Mr Allen advised using newspaper to wrap presents, or even putting them in cloth bags.

A spokeswoman for Broadland District Council said: “We are asking people to help us recycle as much as we can. Please put the foil and metallic paper in the residual bin. For other wrapping paper please remove the sticky tape, ribbons and bows.

“We would then ideally prefer people to put their wrapping paper in the paper banks at the recycling bring bank sites. Alternatively, they can put the paper in their recycling bin (grey bin) but we ideally only want the plain stuff.”

The plot thickens, though, in Waveney, where the district council's website says it is okay to put wrapping paper in the recycle bin.

But while it is a bit of a palaver, it could be worse.

Some English councils - including in Hampshire - are invoking the spirit of Scrooge by threatening verbal warnings or even a £1,000 fine for people who persistently put wrapping paper in recycle bins.

Around here, however, the authorities are turning a blind eye - for the moment.
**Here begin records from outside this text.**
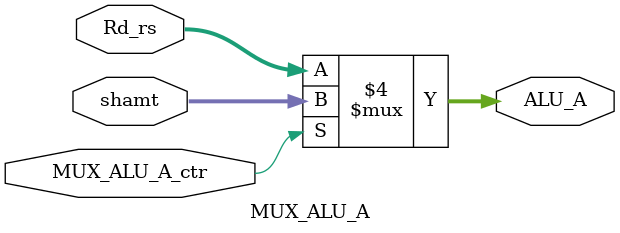
<source format=v>
`timescale 1ns / 1ps


 module MUX_ALU_A(
    input MUX_ALU_A_ctr,
    input [31:0] Rd_rs,
    input [31:0] shamt,
    output reg [31:0] ALU_A
    );
    always @(*)begin
        if(MUX_ALU_A_ctr == 1) begin
            ALU_A <= shamt;
        end
        else begin
            ALU_A <= Rd_rs;
        end
    end
endmodule

</source>
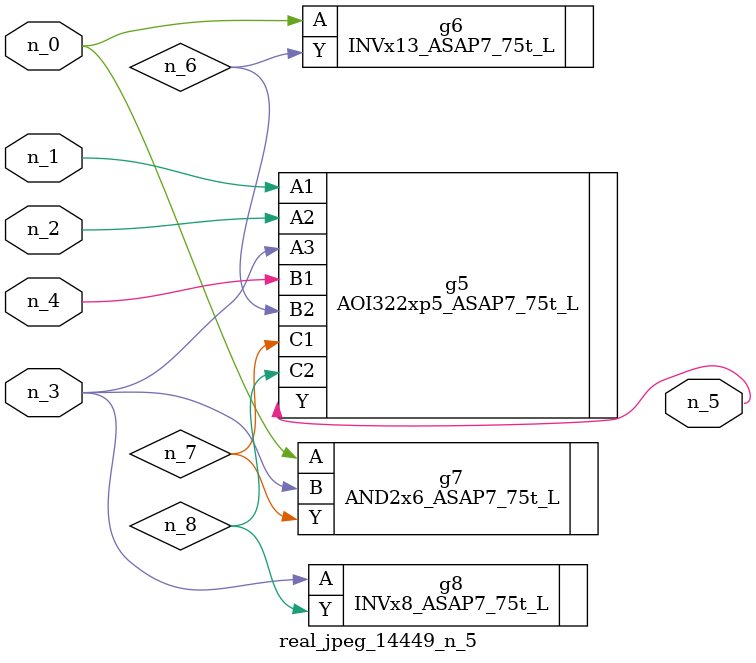
<source format=v>
module real_jpeg_14449_n_5 (n_4, n_0, n_1, n_2, n_3, n_5);

input n_4;
input n_0;
input n_1;
input n_2;
input n_3;

output n_5;

wire n_8;
wire n_6;
wire n_7;

INVx13_ASAP7_75t_L g6 ( 
.A(n_0),
.Y(n_6)
);

AND2x6_ASAP7_75t_L g7 ( 
.A(n_0),
.B(n_3),
.Y(n_7)
);

AOI322xp5_ASAP7_75t_L g5 ( 
.A1(n_1),
.A2(n_2),
.A3(n_3),
.B1(n_4),
.B2(n_6),
.C1(n_7),
.C2(n_8),
.Y(n_5)
);

INVx8_ASAP7_75t_L g8 ( 
.A(n_3),
.Y(n_8)
);


endmodule
</source>
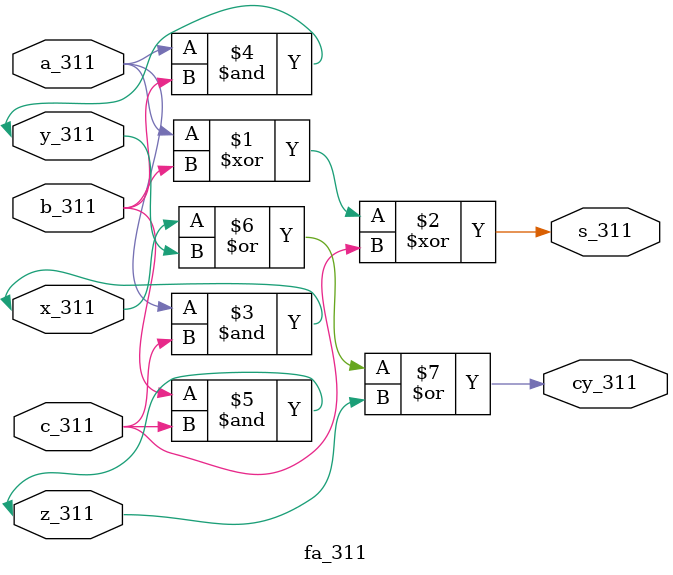
<source format=v>
`timescale 1ns / 1ps
module fa_311(
    input a_311,
    input b_311,
    input c_311,
    output s_311,
    output cy_311,
	 inout x_311,
	 inout y_311,
	 inout z_311
	 
    );
	xor g1(s_311,a_311,b_311,c_311);
	and a1(x_311,a_311,c_311);
	and a2(y_311,a_311,b_311);
	and a3(z_311,b_311,c_311);
	or  o1(cy_311,x_311,y_311,z_311);


endmodule


</source>
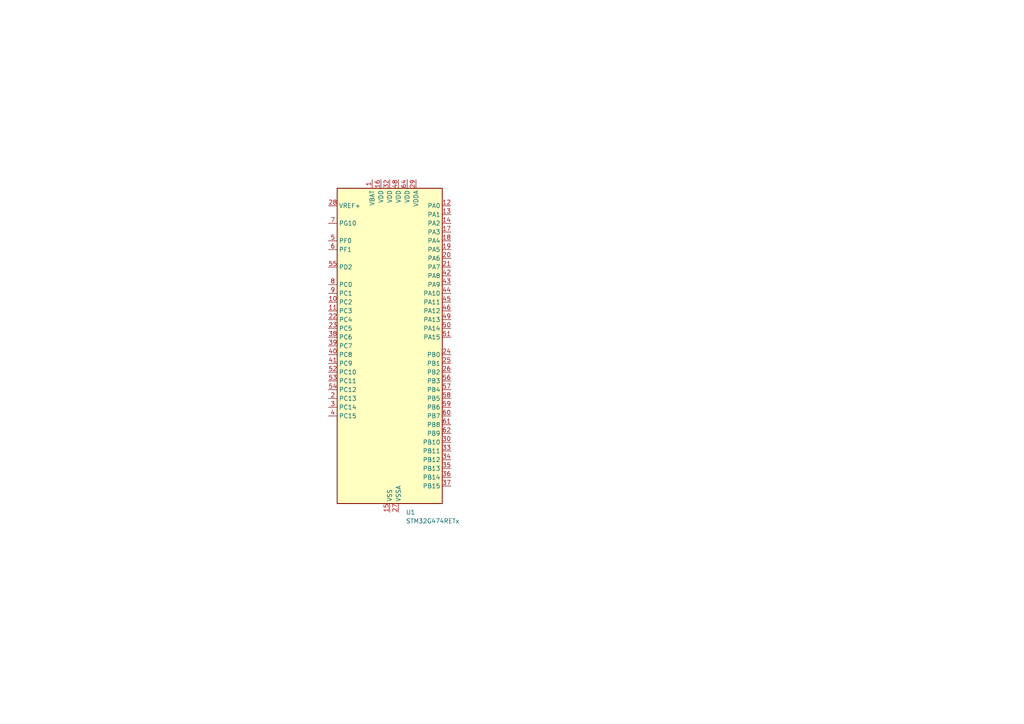
<source format=kicad_sch>
(kicad_sch
	(version 20250114)
	(generator "eeschema")
	(generator_version "9.0")
	(uuid "bb1b8a78-3027-4c2b-bc39-13b1ce94cf70")
	(paper "A4")
	
	(symbol
		(lib_id "MCU_ST_STM32G4:STM32G474RETx")
		(at 113.03 100.33 0)
		(unit 1)
		(exclude_from_sim no)
		(in_bom yes)
		(on_board yes)
		(dnp no)
		(fields_autoplaced yes)
		(uuid "8c75543d-201d-4827-8eee-15278888ef14")
		(property "Reference" "U1"
			(at 117.7133 148.59 0)
			(effects
				(font
					(size 1.27 1.27)
				)
				(justify left)
			)
		)
		(property "Value" "STM32G474RETx"
			(at 117.7133 151.13 0)
			(effects
				(font
					(size 1.27 1.27)
				)
				(justify left)
			)
		)
		(property "Footprint" "Package_QFP:LQFP-64_10x10mm_P0.5mm"
			(at 97.79 146.05 0)
			(effects
				(font
					(size 1.27 1.27)
				)
				(justify right)
				(hide yes)
			)
		)
		(property "Datasheet" "https://www.st.com/resource/en/datasheet/stm32g474re.pdf"
			(at 113.03 100.33 0)
			(effects
				(font
					(size 1.27 1.27)
				)
				(hide yes)
			)
		)
		(property "Description" "STMicroelectronics Arm Cortex-M4 MCU, 512KB flash, 128KB RAM, 170 MHz, 1.71-3.6V, 52 GPIO, LQFP64"
			(at 113.03 100.33 0)
			(effects
				(font
					(size 1.27 1.27)
				)
				(hide yes)
			)
		)
		(pin "8"
			(uuid "3dfc6fdc-8146-4205-8545-19f80b056767")
		)
		(pin "38"
			(uuid "f16ceb83-ed2d-49cb-99a3-f003ef0d0708")
		)
		(pin "7"
			(uuid "3fe2e9bf-d3eb-4e2f-874a-67cf8a1d6cc1")
		)
		(pin "52"
			(uuid "d26270c6-f3fc-44cf-a255-61eea9faf91e")
		)
		(pin "55"
			(uuid "adbae8aa-e9d5-4876-9ec1-2fa4e54ee46c")
		)
		(pin "23"
			(uuid "78bbe7fc-2d50-4f91-8b12-005600d72bde")
		)
		(pin "5"
			(uuid "17660d48-d21d-41cd-9ef1-418699050250")
		)
		(pin "28"
			(uuid "ae754d71-45a7-4745-8dbe-b5f409f8357b")
		)
		(pin "6"
			(uuid "1daab146-c71c-4f10-8e2c-8585138458f1")
		)
		(pin "10"
			(uuid "c5cf97de-c0ae-46ef-9121-abef083dcdce")
		)
		(pin "9"
			(uuid "84bd3dcb-b9fc-4376-9152-4113c68efb8f")
		)
		(pin "11"
			(uuid "56f31bbd-be13-4ba9-87c7-de682207c72a")
		)
		(pin "22"
			(uuid "13cd0e27-cbcc-4b70-a0b6-d3661da38c4c")
		)
		(pin "39"
			(uuid "58171175-a9ca-4a82-a468-1892e7093268")
		)
		(pin "40"
			(uuid "3966e134-f4d3-48d8-9d1c-636152b0d3c1")
		)
		(pin "41"
			(uuid "054be847-2033-48e6-88f9-204ad9958919")
		)
		(pin "14"
			(uuid "5ec49c83-d925-4199-bb64-34b8bd18722a")
		)
		(pin "18"
			(uuid "73fa593d-220f-424c-a2f2-84588b8b7d91")
		)
		(pin "43"
			(uuid "87ae7934-a80b-4d31-8a89-bed36377dd19")
		)
		(pin "2"
			(uuid "6fa23726-7ee7-4224-9c36-db8747da2509")
		)
		(pin "16"
			(uuid "a46405b5-7ba9-4bbb-bd3c-6c050b5bc71e")
		)
		(pin "49"
			(uuid "7bec4b7b-c0af-49d8-8dd7-1250540cd3d7")
		)
		(pin "42"
			(uuid "c541caee-ad65-44c6-877f-881b762cb29e")
		)
		(pin "53"
			(uuid "3c88a357-9a65-408c-aadd-4ac2f3252f99")
		)
		(pin "54"
			(uuid "9322be1b-9c17-4424-a080-c24b6ac76fc4")
		)
		(pin "4"
			(uuid "cc20ccac-9112-4622-af9e-c9217b1c78c6")
		)
		(pin "1"
			(uuid "d2ef517c-487a-4f19-a292-905f189502e4")
		)
		(pin "27"
			(uuid "72940355-9f85-4b1e-9365-c1937a58ecfe")
		)
		(pin "64"
			(uuid "44b85b23-f710-4619-bf3f-2cd63b436120")
		)
		(pin "12"
			(uuid "a4d87923-7eaf-4d64-8d69-fbcdc8c6891a")
		)
		(pin "15"
			(uuid "3e4c3c82-2aab-46ec-9a6d-7a9e48f88ff8")
		)
		(pin "48"
			(uuid "689f30cd-2b74-4816-bd1b-e6833017e41b")
		)
		(pin "13"
			(uuid "1386ddd5-3a6c-44c4-a945-29c953d45e8e")
		)
		(pin "19"
			(uuid "9c68d918-eb9b-4138-8e85-3d5990fdacf0")
		)
		(pin "21"
			(uuid "b8096bb5-724f-4162-a29a-148a8eb5665d")
		)
		(pin "29"
			(uuid "ef864637-42f5-4eea-86da-8e6a218b73b2")
		)
		(pin "63"
			(uuid "e440f4ea-f215-4cec-871f-3f9974fe66df")
		)
		(pin "31"
			(uuid "2fc4bffa-f270-4a9f-8934-db6191957053")
		)
		(pin "47"
			(uuid "86680b0c-8214-43ea-849e-0fdd39816ef9")
		)
		(pin "32"
			(uuid "070eb8a4-0d81-48d3-8cfc-a19ee5c3cded")
		)
		(pin "3"
			(uuid "d261ac6f-c0de-4d84-955b-6f61e5a7f50b")
		)
		(pin "17"
			(uuid "3c4c0360-fc5b-4540-9e3d-2482a0d898b2")
		)
		(pin "20"
			(uuid "0a20b06e-b074-4886-84a1-89e76a22004a")
		)
		(pin "44"
			(uuid "eb525c30-d87d-4cc4-b83a-3e57c5bda1b6")
		)
		(pin "45"
			(uuid "171a614a-1cc4-4246-998a-6292491d5104")
		)
		(pin "46"
			(uuid "67418c15-3a7b-4421-a8d2-3ab6e810b166")
		)
		(pin "50"
			(uuid "0f02b52b-c5cb-48af-a927-f62a741614b0")
		)
		(pin "51"
			(uuid "6f490752-eddb-436b-8d7c-b1e27b67d55b")
		)
		(pin "24"
			(uuid "ea938a5b-ed3c-4985-8c7b-429c170b12b1")
		)
		(pin "25"
			(uuid "d0f9c4c3-26af-435d-8cc1-6d5034a0c15a")
		)
		(pin "26"
			(uuid "8835b70b-b315-450e-a848-42d0034055d4")
		)
		(pin "56"
			(uuid "42378706-b015-4ca7-bcec-39e5b9822587")
		)
		(pin "57"
			(uuid "7271f1af-0be8-406a-aeaf-5c9c6330dcb4")
		)
		(pin "58"
			(uuid "130ec45f-dcc8-442d-b4a1-b3c36788f0ee")
		)
		(pin "34"
			(uuid "673e0d20-3714-40e7-a531-72baf0ec7df2")
		)
		(pin "37"
			(uuid "a123a0a7-ce83-44a7-8a05-48a932de85e5")
		)
		(pin "59"
			(uuid "d9b48feb-e86f-43e0-9ac9-b93119c9ce21")
		)
		(pin "61"
			(uuid "3ed0adc4-1fe6-4e9f-9317-05ee3ffcc633")
		)
		(pin "60"
			(uuid "6dce912f-2808-47f6-8136-90d8b8104433")
		)
		(pin "62"
			(uuid "66da51e7-5634-4178-aad8-8e979edd1618")
		)
		(pin "30"
			(uuid "7cd16645-34e7-415f-86d5-9a9fa5b41c46")
		)
		(pin "33"
			(uuid "1268c4d3-f710-411e-b7cf-97725dfb514b")
		)
		(pin "35"
			(uuid "d6d26c21-8fe9-4d3b-a18b-16b951934162")
		)
		(pin "36"
			(uuid "ec033507-c228-41c4-8233-1ba2a3e60f51")
		)
		(instances
			(project ""
				(path "/bb1b8a78-3027-4c2b-bc39-13b1ce94cf70"
					(reference "U1")
					(unit 1)
				)
			)
		)
	)
	(sheet_instances
		(path "/"
			(page "1")
		)
	)
	(embedded_fonts no)
)

</source>
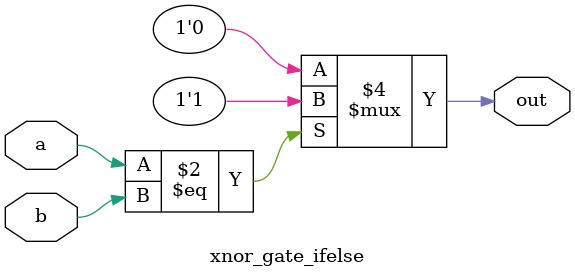
<source format=v>


// NOT Gate
//module not_gate_ifelse(input a, output reg out);
//always @ * begin
//    if (a==1)
//        out = 0;
//    else
//        out = 1;
//end
//endmodule

// NAND Gate
//module nand_gate_ifelse(input a, b, output reg out);
//always @ *  begin
//    if (a==1 && b==1)
//        out = 0;
//    else
//        out = 1;
//end
//endmodule

// NOR Gate
//module nor_gate_ifelse(input a, b, output reg out);
//always @(*) begin
//    if (a==0 && b==0)
//        out = 1;
//    else
//        out = 0;
//end
//endmodule

// XOR Gate
//module xor_gate_ifelse(input a, b, output reg out);
//always @ * begin
//    if (a==b)  
//        out = 0;
//    else        
//        out = 1;
//end
//endmodule

// XNOR Gate
module xnor_gate_ifelse(input a, b, output reg out);
always @(*) begin
    if (a==b)  
        out = 1;
    else        
        out = 0;
end
endmodule

</source>
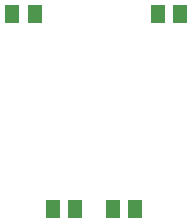
<source format=gbr>
G04 EAGLE Gerber RS-274X export*
G75*
%MOMM*%
%FSLAX34Y34*%
%LPD*%
%INSolderpaste Bottom*%
%IPPOS*%
%AMOC8*
5,1,8,0,0,1.08239X$1,22.5*%
G01*
%ADD10R,1.300000X1.500000*%


D10*
X589940Y93980D03*
X608940Y93980D03*
X659740Y93980D03*
X640740Y93980D03*
X555650Y259080D03*
X574650Y259080D03*
X697840Y259080D03*
X678840Y259080D03*
M02*

</source>
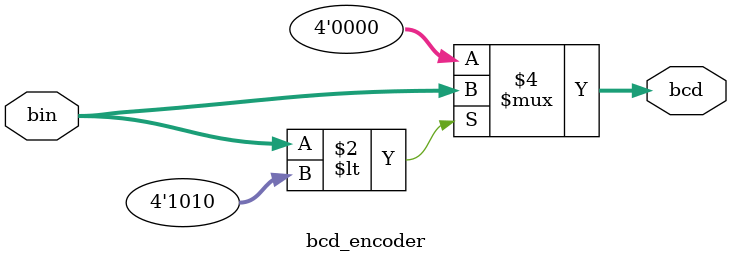
<source format=v>
module bcd_encoder (
    input [3:0] bin,
    output reg [3:0] bcd
);

    always @(bin) begin
        if (bin < 4'b1010)
            bcd = bin;
        else
            bcd = 4'b0000; 
    end
endmodule
</source>
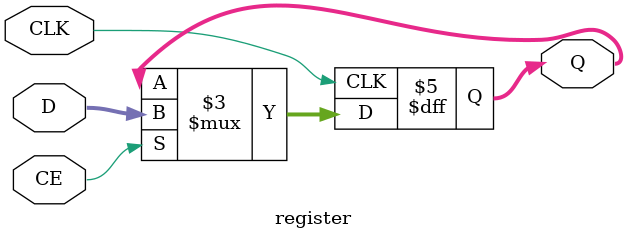
<source format=v>
`timescale 1ns / 1ps



module up_cnt_mod #(  
    parameter MODULO = 3200,
    parameter W = 12 
)
(
    input               CLK,
    input               CE,
    input               CLR,
    output reg [W-1:0]  Q = {W{1'd0}},
    output              CO
);

always @(posedge CLK)
    if (CLR)
        Q <= {W{1'd0}};
    else if (CE)
        if (Q == MODULO-1)
            Q <= {W{1'd0}};
        else
            Q <= Q+1;
            
    assign CO = CE & (Q == MODULO-1);

endmodule

module shift_reg #(
    parameter W = 8
)
(
    input               CLK,
    input               CE,
    input               CLR,
    input               DIR, //1 - right, 0 - left
    input               D,
    output reg [W-1:0]  Q
);

always @(posedge CLK)
    if (CLR)
        Q <= {W{1'd0}};
    else if(CE)
        if( DIR )
            Q <= {D,Q[7:1]};
        else
            Q <= {Q[6:0],D};


endmodule

module register #(
    parameter W=8 
)
(
    input               CLK,
    input               CE,
    input [W-1:0]       D,
    output reg [W-1:0]  Q = 0
);

always @(posedge CLK)
    if(CE)
        Q <= D;

endmodule

</source>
A spokesman for Breckland Council said: “They won't be penalised if they put it in the wrong box - that would be a bit harsh at this time of year.”

A spokeswoman for Broadland District Council said: “We would not take enforcement action if people put wrapping paper in their residual waste bin and we would be unlikely to take enforcement action for non recyclable wrapping paper in the recycling bin.

“If we did come across a situation where someone had totally abused the system (and in our experience most people are pretty helpful) we might leave the bin and ask the household to take out the non recyclable material.”

Julie Brociek-Coulton, executive member for environmental management at Norwich City Council, said “no enforcement action” would be taken, but added: “Who knows what will happen in the future?”

Brian Long, cabinet member for environment at West Norfolk Council, said action “might” be taken against anyone putting wrapping paper in the recycling bins - but not necessarily.